[Provided data Boundary: Start]

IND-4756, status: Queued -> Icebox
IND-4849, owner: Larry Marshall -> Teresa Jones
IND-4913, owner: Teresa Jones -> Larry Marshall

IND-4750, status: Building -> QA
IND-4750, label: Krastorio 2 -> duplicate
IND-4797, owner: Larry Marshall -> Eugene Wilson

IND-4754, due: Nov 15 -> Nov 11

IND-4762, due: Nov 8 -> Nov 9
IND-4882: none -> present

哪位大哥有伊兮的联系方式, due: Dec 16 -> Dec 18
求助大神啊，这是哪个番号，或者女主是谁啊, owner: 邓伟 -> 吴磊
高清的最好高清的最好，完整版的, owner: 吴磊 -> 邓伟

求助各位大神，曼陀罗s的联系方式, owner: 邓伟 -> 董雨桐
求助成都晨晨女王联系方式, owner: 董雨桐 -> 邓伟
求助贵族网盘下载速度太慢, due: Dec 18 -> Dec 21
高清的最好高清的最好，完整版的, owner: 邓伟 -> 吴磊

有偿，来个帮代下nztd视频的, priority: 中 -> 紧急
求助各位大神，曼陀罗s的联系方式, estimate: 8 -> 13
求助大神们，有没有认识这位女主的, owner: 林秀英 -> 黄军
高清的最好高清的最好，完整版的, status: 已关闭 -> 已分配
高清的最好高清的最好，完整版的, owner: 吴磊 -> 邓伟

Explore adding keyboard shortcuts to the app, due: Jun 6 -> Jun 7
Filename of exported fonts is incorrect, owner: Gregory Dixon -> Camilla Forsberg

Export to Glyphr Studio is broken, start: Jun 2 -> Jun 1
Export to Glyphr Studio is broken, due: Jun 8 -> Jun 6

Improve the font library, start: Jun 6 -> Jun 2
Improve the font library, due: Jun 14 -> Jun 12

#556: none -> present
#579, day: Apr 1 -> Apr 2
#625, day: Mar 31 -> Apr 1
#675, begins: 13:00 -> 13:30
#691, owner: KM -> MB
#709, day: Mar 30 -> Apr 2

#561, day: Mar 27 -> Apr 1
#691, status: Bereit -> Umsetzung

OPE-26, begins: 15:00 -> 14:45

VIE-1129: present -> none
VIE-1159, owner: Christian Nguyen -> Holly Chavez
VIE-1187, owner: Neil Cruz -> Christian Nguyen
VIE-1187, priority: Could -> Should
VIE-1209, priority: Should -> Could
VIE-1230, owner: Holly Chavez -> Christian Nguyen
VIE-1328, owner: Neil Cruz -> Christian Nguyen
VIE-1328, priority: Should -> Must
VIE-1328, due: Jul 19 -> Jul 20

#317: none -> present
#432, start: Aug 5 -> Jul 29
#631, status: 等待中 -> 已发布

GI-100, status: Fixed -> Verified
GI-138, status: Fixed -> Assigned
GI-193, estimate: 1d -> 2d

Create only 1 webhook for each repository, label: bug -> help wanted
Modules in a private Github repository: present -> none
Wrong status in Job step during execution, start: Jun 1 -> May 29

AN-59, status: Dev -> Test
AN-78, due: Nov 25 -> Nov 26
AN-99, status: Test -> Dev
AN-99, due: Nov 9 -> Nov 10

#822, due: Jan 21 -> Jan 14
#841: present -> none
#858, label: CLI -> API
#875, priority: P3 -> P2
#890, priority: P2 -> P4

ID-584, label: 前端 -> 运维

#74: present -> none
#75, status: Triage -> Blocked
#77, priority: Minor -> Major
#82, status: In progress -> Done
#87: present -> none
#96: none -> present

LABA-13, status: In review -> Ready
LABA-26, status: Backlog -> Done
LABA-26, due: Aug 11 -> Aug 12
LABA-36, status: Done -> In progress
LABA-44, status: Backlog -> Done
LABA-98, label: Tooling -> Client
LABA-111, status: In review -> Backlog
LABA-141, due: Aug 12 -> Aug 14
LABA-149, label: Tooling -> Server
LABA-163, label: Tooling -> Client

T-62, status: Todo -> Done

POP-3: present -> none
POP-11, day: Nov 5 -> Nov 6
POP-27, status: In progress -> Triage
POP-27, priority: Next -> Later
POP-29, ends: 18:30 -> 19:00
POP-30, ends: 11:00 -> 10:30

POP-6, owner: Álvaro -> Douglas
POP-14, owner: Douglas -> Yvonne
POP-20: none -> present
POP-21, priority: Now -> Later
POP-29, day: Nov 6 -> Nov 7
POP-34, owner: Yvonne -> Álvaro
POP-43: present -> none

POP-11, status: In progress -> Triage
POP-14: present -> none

[Provided data Boundary: End]

Output these and nothing else: the lines from the one holding "ID-584, label: 前端 -> 运维" through the final line of the entries above, exactly as they appear.

• Your response:
ID-584, label: 前端 -> 运维

#74: present -> none
#75, status: Triage -> Blocked
#77, priority: Minor -> Major
#82, status: In progress -> Done
#87: present -> none
#96: none -> present

LABA-13, status: In review -> Ready
LABA-26, status: Backlog -> Done
LABA-26, due: Aug 11 -> Aug 12
LABA-36, status: Done -> In progress
LABA-44, status: Backlog -> Done
LABA-98, label: Tooling -> Client
LABA-111, status: In review -> Backlog
LABA-141, due: Aug 12 -> Aug 14
LABA-149, label: Tooling -> Server
LABA-163, label: Tooling -> Client

T-62, status: Todo -> Done

POP-3: present -> none
POP-11, day: Nov 5 -> Nov 6
POP-27, status: In progress -> Triage
POP-27, priority: Next -> Later
POP-29, ends: 18:30 -> 19:00
POP-30, ends: 11:00 -> 10:30

POP-6, owner: Álvaro -> Douglas
POP-14, owner: Douglas -> Yvonne
POP-20: none -> present
POP-21, priority: Now -> Later
POP-29, day: Nov 6 -> Nov 7
POP-34, owner: Yvonne -> Álvaro
POP-43: present -> none

POP-11, status: In progress -> Triage
POP-14: present -> none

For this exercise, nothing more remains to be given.